■ **Exercise prompt**
Reproduce, from the lines below, exactly the stretch that begins at the line containing "nose: (366, 119)" and ends at the line containing "left shoulder: (113, 199)", both included.

________________

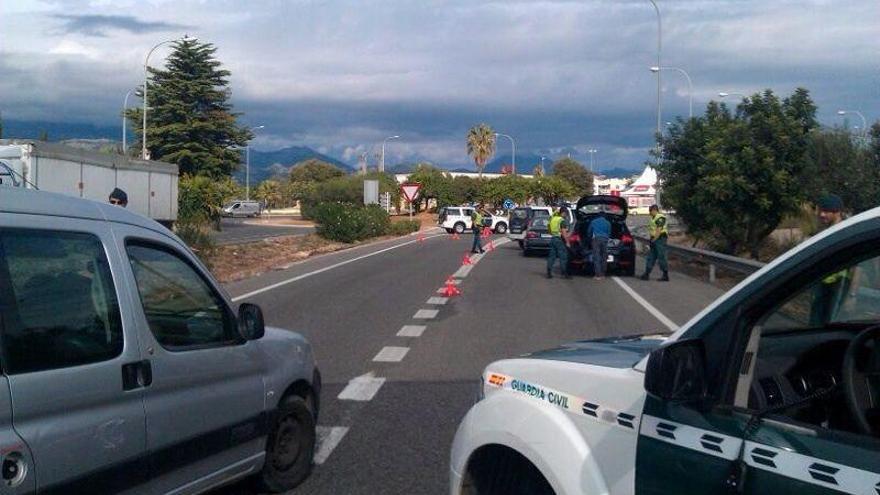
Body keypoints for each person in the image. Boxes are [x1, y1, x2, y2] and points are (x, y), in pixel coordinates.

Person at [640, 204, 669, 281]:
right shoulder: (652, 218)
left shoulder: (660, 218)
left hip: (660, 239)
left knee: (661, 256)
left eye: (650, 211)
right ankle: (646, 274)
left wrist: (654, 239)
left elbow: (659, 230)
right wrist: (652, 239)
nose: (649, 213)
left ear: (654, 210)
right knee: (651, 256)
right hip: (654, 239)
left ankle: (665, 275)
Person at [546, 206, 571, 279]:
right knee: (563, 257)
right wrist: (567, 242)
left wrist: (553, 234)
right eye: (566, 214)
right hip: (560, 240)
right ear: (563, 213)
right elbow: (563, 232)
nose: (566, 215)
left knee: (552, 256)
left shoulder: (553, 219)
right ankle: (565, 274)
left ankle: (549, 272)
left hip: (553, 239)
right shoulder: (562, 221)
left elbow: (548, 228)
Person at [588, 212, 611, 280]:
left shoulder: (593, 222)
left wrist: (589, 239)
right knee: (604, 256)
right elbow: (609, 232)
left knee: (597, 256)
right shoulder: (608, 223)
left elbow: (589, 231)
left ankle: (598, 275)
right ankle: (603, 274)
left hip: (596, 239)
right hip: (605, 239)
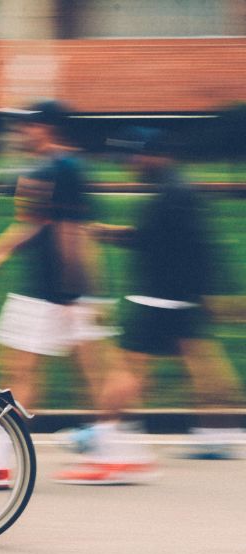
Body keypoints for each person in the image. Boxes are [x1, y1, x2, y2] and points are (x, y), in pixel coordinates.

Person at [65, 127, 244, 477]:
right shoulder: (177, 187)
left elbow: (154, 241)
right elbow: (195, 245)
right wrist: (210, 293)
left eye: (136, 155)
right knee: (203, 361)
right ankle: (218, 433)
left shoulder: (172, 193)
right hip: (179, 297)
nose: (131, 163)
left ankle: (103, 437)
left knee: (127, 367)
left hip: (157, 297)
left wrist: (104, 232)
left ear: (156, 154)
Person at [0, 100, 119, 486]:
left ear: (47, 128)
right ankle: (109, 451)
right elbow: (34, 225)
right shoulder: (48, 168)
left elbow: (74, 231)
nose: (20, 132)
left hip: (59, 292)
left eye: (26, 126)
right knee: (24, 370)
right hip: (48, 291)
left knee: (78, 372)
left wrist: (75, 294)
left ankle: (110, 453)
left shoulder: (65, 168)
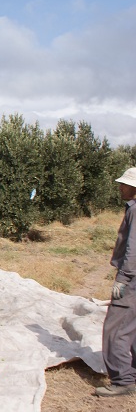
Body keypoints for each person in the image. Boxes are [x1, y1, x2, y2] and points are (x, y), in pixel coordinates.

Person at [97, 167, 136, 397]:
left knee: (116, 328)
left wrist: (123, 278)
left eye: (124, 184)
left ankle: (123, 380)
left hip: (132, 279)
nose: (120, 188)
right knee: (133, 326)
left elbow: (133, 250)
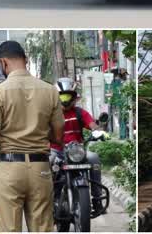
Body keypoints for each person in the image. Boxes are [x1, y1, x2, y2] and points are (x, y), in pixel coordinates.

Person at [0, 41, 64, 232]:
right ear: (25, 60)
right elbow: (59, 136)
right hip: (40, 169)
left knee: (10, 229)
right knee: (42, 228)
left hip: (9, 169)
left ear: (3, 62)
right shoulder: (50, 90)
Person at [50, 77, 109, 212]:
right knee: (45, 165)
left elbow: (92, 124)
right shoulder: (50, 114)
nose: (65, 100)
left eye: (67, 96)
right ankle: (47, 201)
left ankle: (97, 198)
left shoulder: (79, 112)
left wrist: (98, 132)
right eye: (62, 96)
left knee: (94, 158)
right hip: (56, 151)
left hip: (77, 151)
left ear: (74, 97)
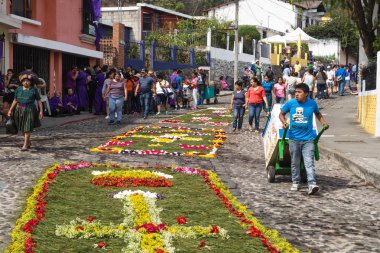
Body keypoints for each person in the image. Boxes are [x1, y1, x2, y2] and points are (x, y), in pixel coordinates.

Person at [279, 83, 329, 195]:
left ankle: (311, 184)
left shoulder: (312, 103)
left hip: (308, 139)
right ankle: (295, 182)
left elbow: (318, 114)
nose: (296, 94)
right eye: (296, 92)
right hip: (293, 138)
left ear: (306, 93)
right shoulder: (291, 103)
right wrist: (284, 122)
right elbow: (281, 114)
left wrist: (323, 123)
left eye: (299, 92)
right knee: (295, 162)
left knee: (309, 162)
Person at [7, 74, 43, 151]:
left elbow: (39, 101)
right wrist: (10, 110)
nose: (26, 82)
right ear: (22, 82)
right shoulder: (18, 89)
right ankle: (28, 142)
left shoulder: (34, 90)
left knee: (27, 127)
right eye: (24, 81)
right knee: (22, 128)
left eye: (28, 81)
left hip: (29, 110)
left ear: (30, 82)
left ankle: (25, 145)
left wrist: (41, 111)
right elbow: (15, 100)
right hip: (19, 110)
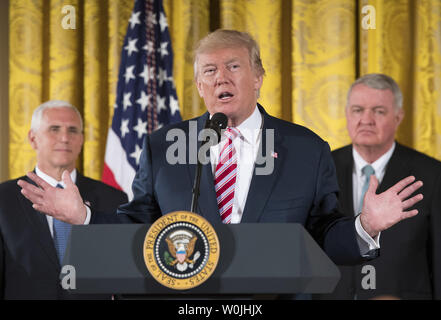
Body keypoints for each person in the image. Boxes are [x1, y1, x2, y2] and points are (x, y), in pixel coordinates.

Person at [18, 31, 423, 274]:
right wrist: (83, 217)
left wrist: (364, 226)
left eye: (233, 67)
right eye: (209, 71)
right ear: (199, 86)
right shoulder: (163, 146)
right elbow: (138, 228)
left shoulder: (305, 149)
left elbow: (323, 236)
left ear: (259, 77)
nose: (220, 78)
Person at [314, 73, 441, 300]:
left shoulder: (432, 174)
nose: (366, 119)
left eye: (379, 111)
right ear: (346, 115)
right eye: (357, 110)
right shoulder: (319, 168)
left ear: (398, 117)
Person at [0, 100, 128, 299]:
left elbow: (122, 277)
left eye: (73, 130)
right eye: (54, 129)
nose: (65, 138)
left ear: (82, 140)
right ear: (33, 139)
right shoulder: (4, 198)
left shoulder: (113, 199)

________________

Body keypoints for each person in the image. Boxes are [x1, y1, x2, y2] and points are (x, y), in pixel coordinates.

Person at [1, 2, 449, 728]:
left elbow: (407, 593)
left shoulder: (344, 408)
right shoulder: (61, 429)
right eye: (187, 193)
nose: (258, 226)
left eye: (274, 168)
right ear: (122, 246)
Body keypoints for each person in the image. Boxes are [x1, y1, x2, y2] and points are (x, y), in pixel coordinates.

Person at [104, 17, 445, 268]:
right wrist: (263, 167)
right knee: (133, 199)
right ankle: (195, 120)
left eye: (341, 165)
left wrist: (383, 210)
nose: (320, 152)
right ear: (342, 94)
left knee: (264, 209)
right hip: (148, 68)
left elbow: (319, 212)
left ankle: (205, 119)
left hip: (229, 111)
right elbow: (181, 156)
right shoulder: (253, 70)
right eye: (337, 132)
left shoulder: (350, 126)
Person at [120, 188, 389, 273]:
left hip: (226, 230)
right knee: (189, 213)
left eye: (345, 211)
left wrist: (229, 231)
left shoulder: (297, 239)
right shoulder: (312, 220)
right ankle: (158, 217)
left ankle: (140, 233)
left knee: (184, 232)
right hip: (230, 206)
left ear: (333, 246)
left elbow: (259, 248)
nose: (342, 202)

________________

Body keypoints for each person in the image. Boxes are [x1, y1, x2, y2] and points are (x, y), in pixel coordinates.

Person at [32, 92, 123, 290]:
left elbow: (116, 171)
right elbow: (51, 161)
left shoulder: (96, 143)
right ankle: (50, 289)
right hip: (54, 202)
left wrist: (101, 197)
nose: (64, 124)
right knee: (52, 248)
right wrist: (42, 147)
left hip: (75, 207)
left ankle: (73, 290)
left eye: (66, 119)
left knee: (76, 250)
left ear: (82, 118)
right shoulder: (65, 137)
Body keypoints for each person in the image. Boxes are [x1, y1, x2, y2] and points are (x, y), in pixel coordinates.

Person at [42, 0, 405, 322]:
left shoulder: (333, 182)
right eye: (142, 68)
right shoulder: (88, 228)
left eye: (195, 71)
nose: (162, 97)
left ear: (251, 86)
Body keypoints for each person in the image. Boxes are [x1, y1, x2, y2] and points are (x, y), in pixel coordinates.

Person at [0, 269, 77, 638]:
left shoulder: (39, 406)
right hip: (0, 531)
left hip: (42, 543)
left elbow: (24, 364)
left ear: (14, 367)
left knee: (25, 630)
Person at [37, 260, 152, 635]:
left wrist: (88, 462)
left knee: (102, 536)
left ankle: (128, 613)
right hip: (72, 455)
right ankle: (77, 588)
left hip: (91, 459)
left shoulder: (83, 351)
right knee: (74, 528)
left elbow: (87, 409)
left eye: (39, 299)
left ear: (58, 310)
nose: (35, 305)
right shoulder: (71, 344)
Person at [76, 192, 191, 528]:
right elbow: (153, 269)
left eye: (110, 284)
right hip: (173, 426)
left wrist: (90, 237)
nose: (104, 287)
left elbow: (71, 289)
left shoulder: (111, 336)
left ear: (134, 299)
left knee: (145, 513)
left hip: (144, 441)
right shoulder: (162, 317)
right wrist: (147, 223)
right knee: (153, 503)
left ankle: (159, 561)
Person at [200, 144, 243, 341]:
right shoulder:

________________

■ **Exercise answer**
nose: (366, 119)
left eye: (379, 111)
right ear: (346, 115)
right eye: (357, 110)
right shoulder: (319, 168)
left ear: (398, 117)
Person at [0, 100, 128, 299]:
left elbow: (122, 277)
left eye: (73, 130)
right eye: (54, 129)
nose: (65, 138)
left ear: (82, 140)
right ear: (33, 139)
right shoulder: (4, 198)
left shoulder: (113, 199)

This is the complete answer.